Eclairage sur une oeuvre : écouter Londres

radio

Un objet précieux à l’usage collectif

Ce poste de radio en bois haut de 48 cm et large de 30 cm est bien différent de ceux que nous connaissons aujourd’hui. C’est un objet à la fois imposant et précieux, que toutes les familles ne peuvent pas s’offrir (le prix d’un poste représente un tiers du salaire mensuel moyen). Disposé au centre de la pièce principale du foyer, c’est autour de lui que l’on se regroupe pour écouter ses émissions préférées mais également les informations. L’écoute de la radio est collective.

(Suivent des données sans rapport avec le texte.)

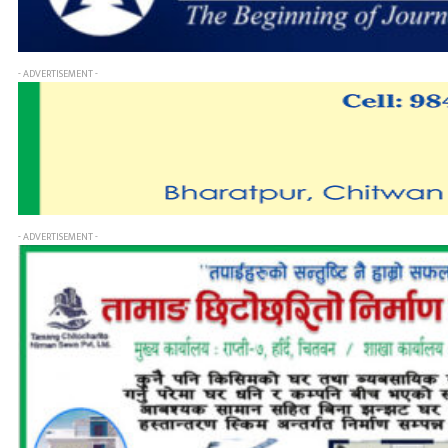
- ADVERTISEMENT -
- ADVERTISEMENT -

10 % des Français possèdent un poste récepteur en 1932, 56 % en 1939. Quant aux stations, leur nombre augmente également. Il y en a 4 en 1923 pour une trentaine en 1939. Avec cette augmentation les programmes gagnent en diversité. On écoute des concerts, les premières émissions de jeux et les bulletins d’information et de météo… Les étapes du Tour de France commencent à être retransmises. La radio représente pour ceux qui peuvent l’écouter une formidable ouverture sur le monde.

Les émissions en français de la BBC

Les postes récepteurs fabriqués à la fin des années 1930 sont capables de capter des ondes radio sur des distances de plus en plus importantes, qui couvrent l’ensemble du territoire français. Elles peuvent même capter des ondes par-delà la Manche. Il est donc possible d’écouter les émissions diffusées sur les ondes de la BBC, la station de radio publique anglaise, même si le crachotement et le brouillage sont importants.

L’expression de « radio Londres »  désigne plusieurs émissions en français qui n’ont pas toutes le même statut et n’entretiennent pas les mêmes rapports avec le général de Gaulle.

Il existe ainsi 6 bulletins d’informations en français diffusés chaque jour par la B.B.C. Le 18 juin 1940, le Général de Gaulle prononce son discours dans ce cadre.

L'émission en français de 20h15 comporte 3 rubriques :

Les nouvelles (10 minutes) : informations de la B.B.C. traduites en français.

« Honneur et Patrie » (5 minutes) : émission officielle de la « France Libre », dans laquelle parle le Général de Gaulle ou son porte-parole (Maurice Schumann).

« Les Français parlent aux Français » (30 minutes). L'émission ne dépend pas de la « France Libre », mais de la B.B.C. Des journalistes, chansonniers, acteurs proposent de l’information accompagnée d’humour et de spectacles dirigés contre l’occupation allemande de la France.

Une résistance passive

Ecouter Radio Londres n’est pas une activité sans risques. Le 14 août 1940, un ordre du chef de l'administration militaire allemande en France précise que « l'écoute des stations étrangères, de radio ainsi que la diffusion délibérée des nouvelles des stations étrangères est défendue. « Les contrevenants seront sévèrement punis ». Le 28 octobre 1940, une loi du régime de Vichy interdit l'écoute publique d'émissions « se livrant à une propagande antinationale ».

On peut être dénoncé à la police ou à la milice par des voisins. Cela se fait donc en prenant des précautions, rideaux tirés, son réglé au plus bas, chacun se penche sur le poste de radio.

L’écoute de Radio Londres ne fut pas d'emblée massive. En 1940/1941, l'accablement de l'opinion, la popularité réelle de Pétain, n’incitent pas les Français à capter les ondes de la BBC. C'est surtout à partir du second trimestre 1941 (la guerre devient mondiale, l'oppression se durcit en France, la réalité de la politique de collaboration conduite par le régime de Vichy est davantage perçue et la Résistance prend corps) que cette écoute augmente. Fin 1943/1944, elle est devenue une habitude quotidienne dans la majorité des foyers.

Beaucoup de Français qui ne se lancent pas dans la résistance active et n’appartiennent donc à aucun mouvement ou réseau écoutent clandestinement les émissions de la France libre sur les ondes de la BBC. Dans l’attente de la Libération, cela leur permet de contourner la propagande et la censure exercées par l’occupant. Ils se tiennent informés du déroulement des combats et prennent progressivement conscience de l’existence d’une résistance structurée. C’est tout l’enjeu de cette guerre des ondes.